■ TEXT BLOCK:

--

Sunday, April 17, 2016

Play me a tune


Imagine being in a special kind of orchestra, one were you are never sure just what instrument you will be playing that evening, which piece of music will be performed, or which of several conductors will be waving the baton. It has to be that way because the patrons who pay for the orchestra are the ones who provide the instruments, dropping off whichever ones they want to hear that day. Some days a whole bunch of oboes are left at the door, with an oddball scattering of flutes and bells. On other days everyone wants to hear trumpets and french horns.

The music to be played is picked independently of the instruments provided. Some days see reggae played with a tuba, Mozart on a banjo, or a waltz on a bass drum. Multiple conductors are required because the concert hall covers several acres of land, and some instruments can only be played in certain places, and by certain musicians.

Yet, somehow, it all works out. The instruments come and go, the patrons keep arriving, and the music gets played. Of course the action behind the stage isn't anywhere near that simple.

I'm not sure, but it wouldn't surprise me if, occasionally, I'm being a bit of a pain to Boss New, one of the Conductors. He is a busy man who can bet that, two or three times a week, I am going to be underfoot trying to make sure I understand just exactly what kind of tune I'm supposed to be playing. A good example is the bilge pump rewiring job that kept me busy for part of Friday, to be finished Monday morning.

The general consensus of the Board of Conductors was that this would be a short piece of work; done that day and on its way. Alas...at the end of the day I had to admit that the piece was still incomplete. And I wasn't sure how that would go over, coming from the “new guy” who is supposed to be able to play multiple instruments in nearly any condition. They did, after all, hire me to play the music, not ask questions about it.

It would have been easy to bring the piece to an end, coming up with a coda. Jump into the hot wiring here, tap into the float switch there, pick up a ground somewhere else. Done and Dusted. But there are no wiring diagrams for boats, no “score” if you will. A fact that still astounds me. Hell, even the new control system being installed didn't come with a wiring diagram, just a list of “hook this wire to this, that wire to that, the the other wire to the other thing.” Electrical install for the tone deaf. Considering that the list is English translated from Chinese, the whole thing comes across as a bit off-key.

--

■ GIVEN RECORDS:
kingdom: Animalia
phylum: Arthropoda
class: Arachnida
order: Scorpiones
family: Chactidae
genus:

--

Duplicate the passage of the orchestra post starting with "The music to" and going on through "near that simple.".

■ EXERCISE SOLUTION:
The music to be played is picked independently of the instruments provided. Some days see reggae played with a tuba, Mozart on a banjo, or a waltz on a bass drum. Multiple conductors are required because the concert hall covers several acres of land, and some instruments can only be played in certain places, and by certain musicians.

Yet, somehow, it all works out. The instruments come and go, the patrons keep arriving, and the music gets played. Of course the action behind the stage isn't anywhere near that simple.